使用python中的正则表达式对罗马数字进行分割

I need to split a text on the roman numbers.
Here is my text

我需要在罗马数字上分一段文字。这是我的文本

This is the part (a) of question number one. i. This is sub part one of part (a) question one ii. This is sub part two of part (a) question one iii. This is sub part three of part (a) question one

Actually this is one part in a question of a question paper.How ever I wanted it to be broken down as follows.

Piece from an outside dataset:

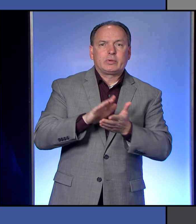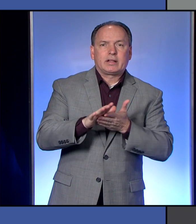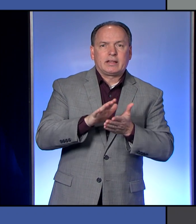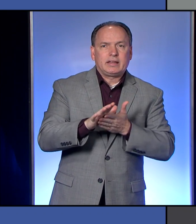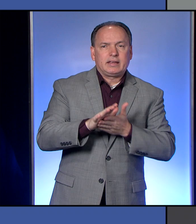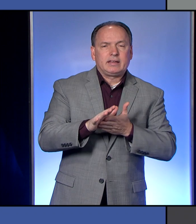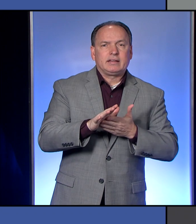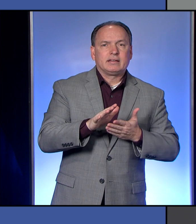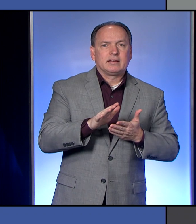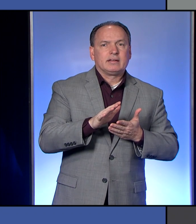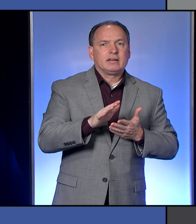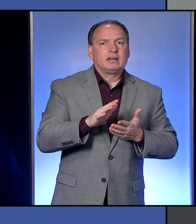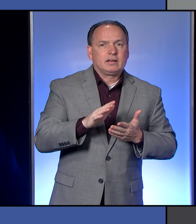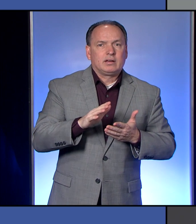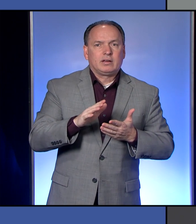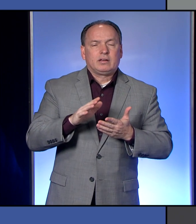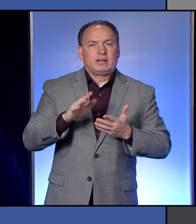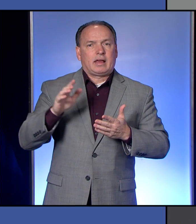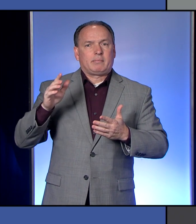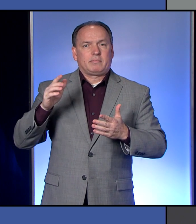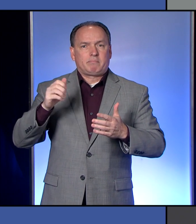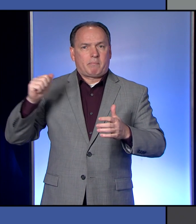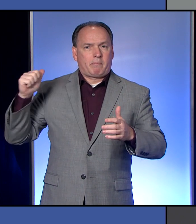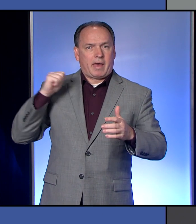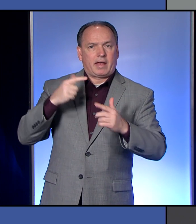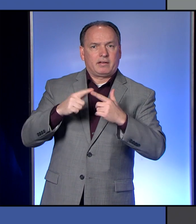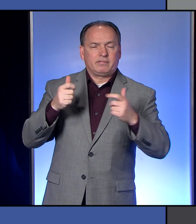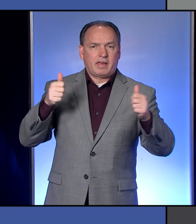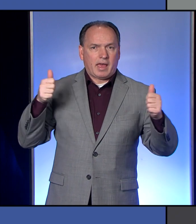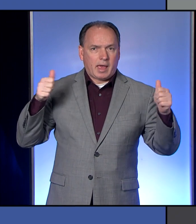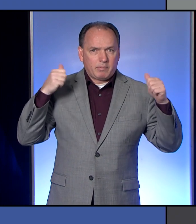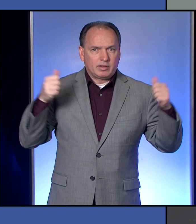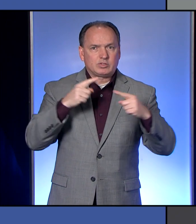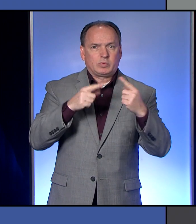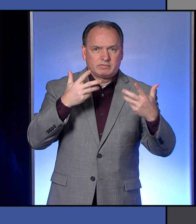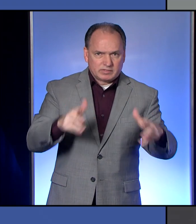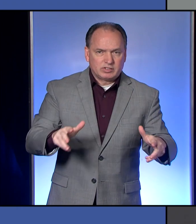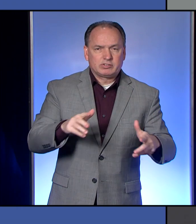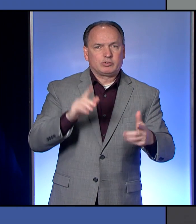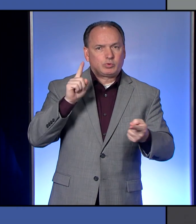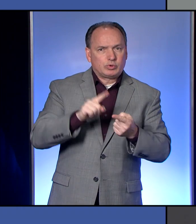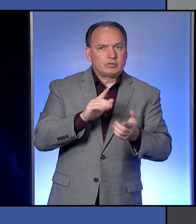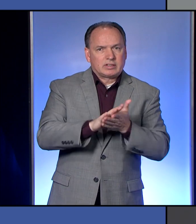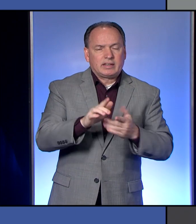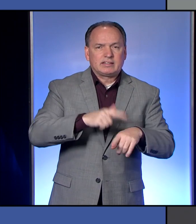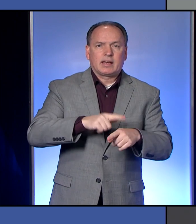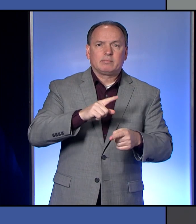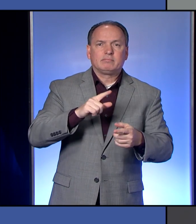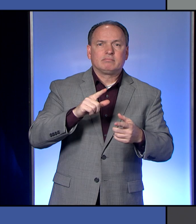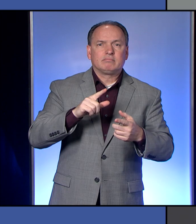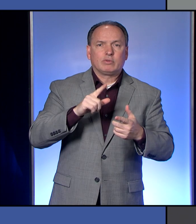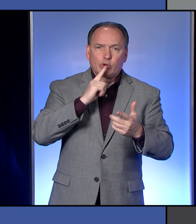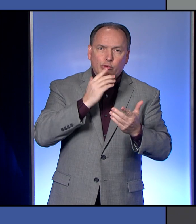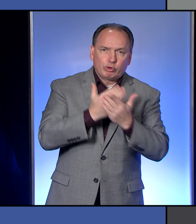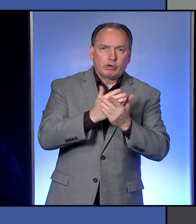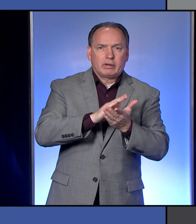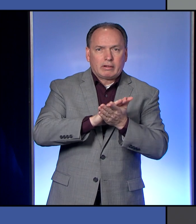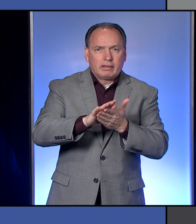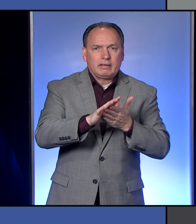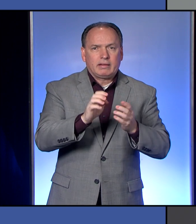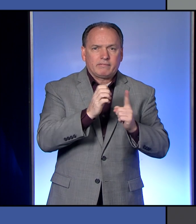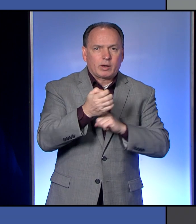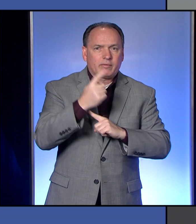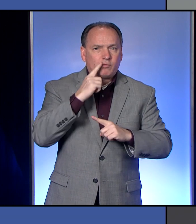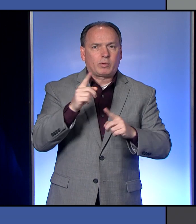their ambulance once they arrive a patient at our facilities. This helps them to reduce their cleaning time. It creates a sanitary environment, both for the ambulance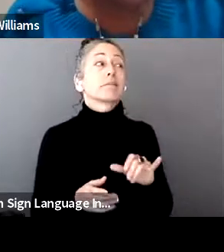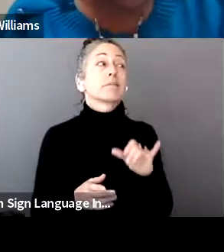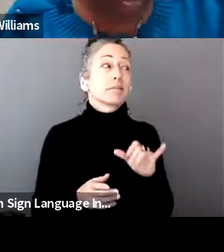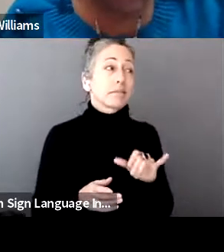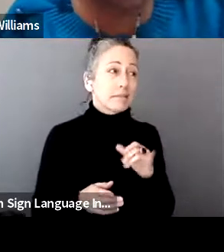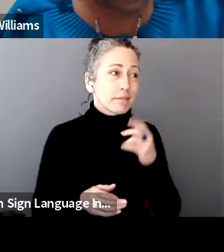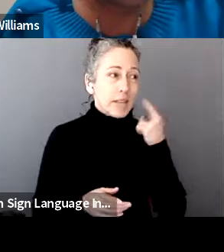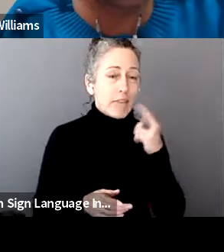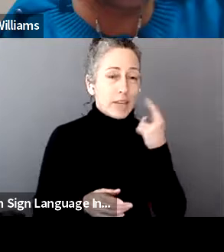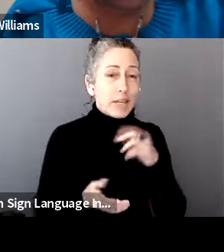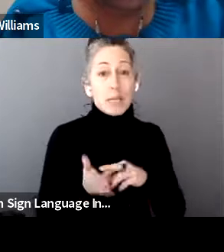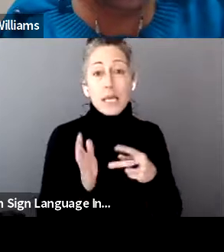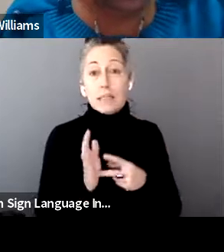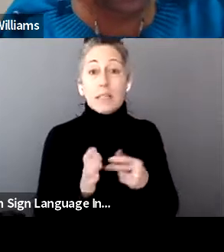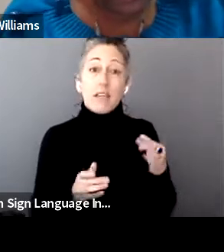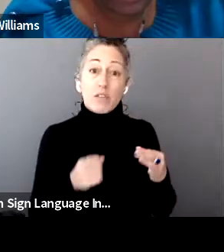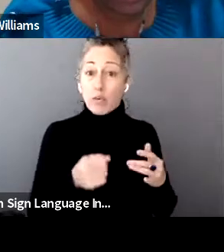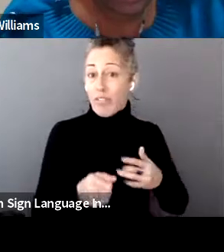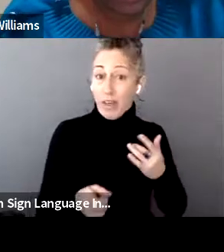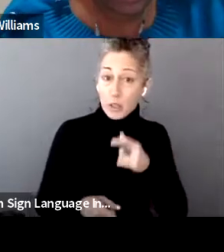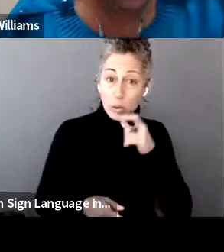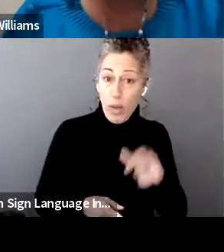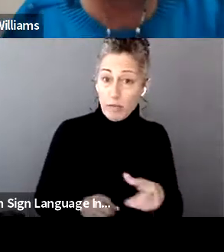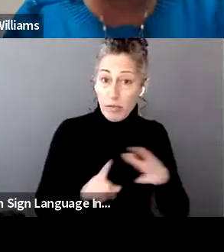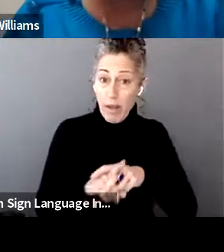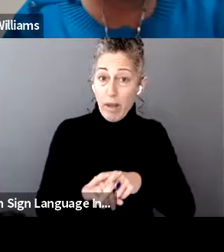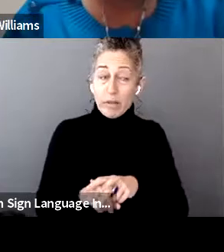So if you're thinking I don't have to file, you probably do.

实际上这是问题论文的一部分。我多么希望它能像下面这样被分解。

This is the part (a) of question number one.
This is sub part one of part (a) question one
This is sub part two of part (a) question one
This is sub part three of part (a) question one

So in here What I want is, divided the sentence on roman numbers.
Here is my the regular expression I have written

这里我想要的是，用罗马数字来划分句子。这是我写的正则表达式

text = This is the part (a) of question number one. i. This is sub part one of part (a) question one ii. This is sub part two of part (a) question one iii. This is sub part three of part (a) question one
for m in re.split(r' [a-z]+\. ',text):
    print(m)

This is what I get

这就是我得到的

This is the part (a) of question number one.
i. This is sub part one of part (a) question one
This is sub part two of part (a) question one
This is sub part three of part (a) question one

My expression worked on roman number two and three but not on roman number one.
So I need a general expression which suit for any roman number.
Important thing to be noted is that before a roman number there is a space and after a roman number there is a full stop and then a space.
Can some help me to solve this?

我的表达对罗马数字2和3起作用，但对罗马数字1起作用不大。所以我需要一个适用于任何罗马数字的通用表达式。需要注意的是，在罗马数字之前有一个空格，在罗马数字之后有一个句号，然后是空格。能帮我解决这个问题吗?

3 个解决方案

#1

Your regular expression captures substring one., try to change it in this way:

正则表达式捕获子字符串1。，试着改变它:

text = 'This is the part (a) of question number one. i. This is sub part one of part (a) question one ii. This is sub part two of part (a) question one iii. This is sub part three of part (a) question one'

for m in re.split(r' [MDCLXVI]+\. ', text, flags=re.IGNORECASE):
    print(m)

#2

That's not what I get. Check your first line again. I get

这不是我得到的。再检查一下你的第一行。我得到

This is the part (a) of question number

and that because your regex matches "one."

因为你的正则表达式匹配“1”

re.split(r'i+\. ',text)

works for me.

为我工作。

#3

If you want proper romanette numbers (roman numerals in lower case are often refer to as 'romanette'), they are easily generated. Mark Pilgrim has a variety of Roman Numeral utilities in the book Dive Into Python some of which can be seen here.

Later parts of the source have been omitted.